Взявшись рассказывать о человеке, который науку двигал, историк науки попадает в затруднительное положение. С одной стороны, ему грозит комплекс неполноценности: масштаб научных открытий виден яснее не на страницах учебников и энциклопедий, где все уже написано черным по белому, а на фоне реальных обстоятельств времени, в темноте незнания и тумане непонимания. С другой стороны, историку угрожает мания величия, когда он берется объяснить, как именно великий открыватель сделал свой шаг в неведомое: сам ученый обычно толком не знает, как счастливая мысль пришла ему в голову.
Однако обе эти угрозы отступают, когда изучаешь работу и жизнь Георгия Гамова, невольно заражаясь легкомыслием, которым отличался этот советско-американский физик-теоретик. По той же причине, вероятно, судьба не пожалела для него невероятных приключений.
При этом, как водится в приключенческом жанре, начало его пути в науке выглядело малообещающе. Проучившись два года в Одесском университете, он в 1922 году приехал доучиваться в Петроград. Из одесских лекций по физике ему запомнился более всего их «мелодраматический» характер — мелом и драматическим голосом лектор заменял приборы для демонстрации опытов.
В Петрограде, лишь недавно переставшем быть столицей, учебно-научные возможности были богаче, но к разрухе от только что закончившейся Гражданской войны, к голоду и холоду добавлялась многолетняя изоляция от мировой науки. Особенно чувствительна она была в физике. Во-первых, потому, что последняя в России и так отставала от остального мира — гораздо сильнее, чем математика и химия, в которых русская наука могла гордиться великими именами Лобачевского и Менделеева. А во-вторых, потому, что в те годы в мировой физике происходила подлинная мировая революция.

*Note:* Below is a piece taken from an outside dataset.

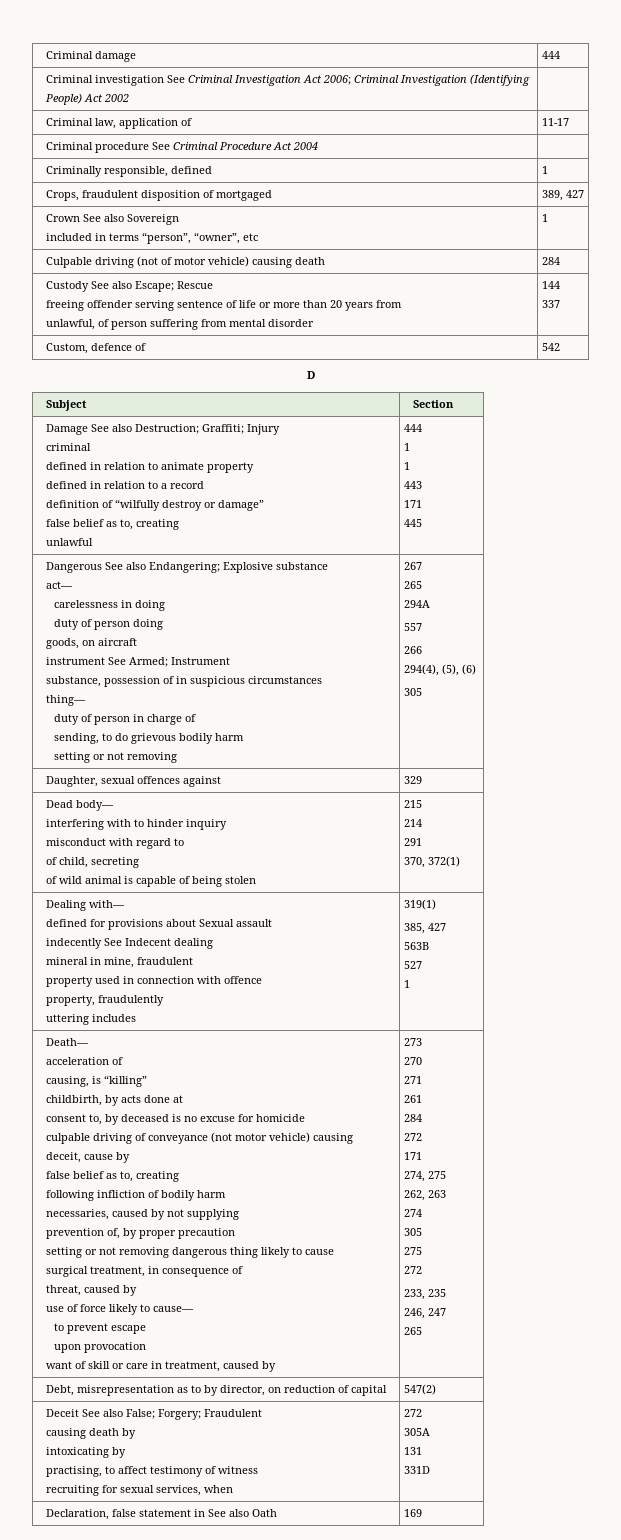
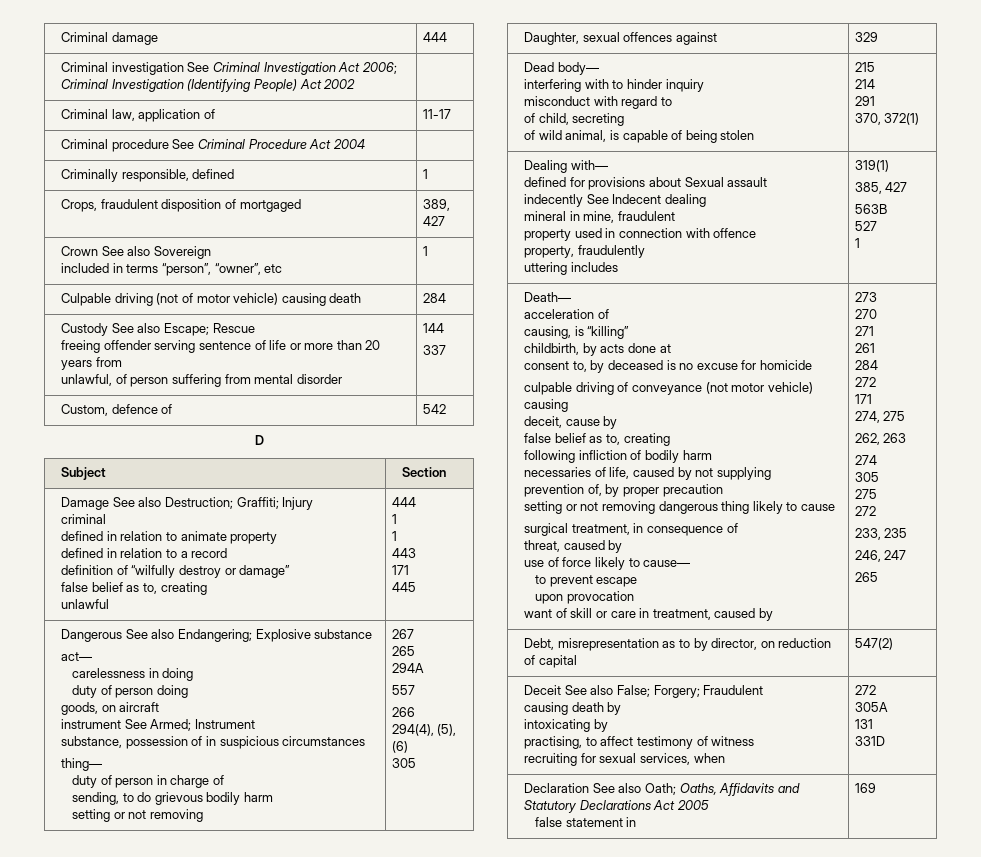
[84,876,122,884] animal -> [565,130,607,142] animal,
[45,1209,109,1220] necessaries, -> [524,467,630,479] necessaries of life,
[45,1509,109,1520] Declaration, -> [524,783,800,796] [524,800,709,813] Declaration See also Oath; Oaths, Affidavits and Statutory Declarations Act 2005 //
[207,1509,277,1517] See also Oath -> (637, 822) none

Отчаянное положение российской физики в 1922 году запечатлел главный физический журнал того времени — немецкий
Однако в том же номере журнала, через 20 страниц, была опубликована статья, казалось бы противоречившая призыву о помощи. Работа безвестного тогда автора из Петрограда — Александра Фридмана — стала, можно сказать, самым грандиозным российским вкладом в физику — если иметь в виду размер физического объекта. Речь шла о Вселенной в целом, о том, что она может расширяться и сжиматься. До 1922 года словосочетание «расширение Вселенной» выглядело нелепостью. Даже великий Эйнштейн поначалу решил, что русский автор ошибся, хотя Фридман исходил из недавно разработанной самим Эйнштейном теории гравитации. Только получив письмо от Фридмана, отстаивавшего свою правоту, и проделав вычисления еще раз, Эйнштейн признал результаты русского коллеги правильными и в специальной заметке назвал их «проливающими новый свет». Как ни странно, Александр Фридман не был физиком. Он был математиком, который интересовался физикой и понял математический механизм теории Эйнштейна лучше самого ее автора.
Что же касается странности столь замечательной работы на фоне истощенного Петрограда, то причина не в дурацкой антинемецкой пословице «Что немцу смерть, то русскому здорово», а в спасительной русской «Нет худа без добра». Вихрь Гражданской войны унес Фридмана из Петрограда в Пермь, где из-за недостатка преподавателей в университете он был вынужден читать лекции и по математике, и по физике, что подготовило его к самой знаменитой его работе.
Физика от альфы до омеги
Заслуги Фридмана перед наукой не ограничиваются, однако, его личным вкладом в космологию. Он также преподавал в Петроградском университете. Слушателей у него было совсем немного, и один из них выделялся прежде всего высоким ростом и высоким же голосом. Но именно этому студенту предстояло прославить свое имя в истории и советской, и американской науки. Лучше сказать, «мировой науки», тем более что свою автобиографию, написанную 40 лет спустя, Джордж Гамов назвал «Моя мировая линия». И автор книги был мировым парнем: он не собирался нудно перечислять все, что случилось на его веку, а выбирал лишь самые интересные истории, чтобы позабавить читателей и себя. Последуем его примеру.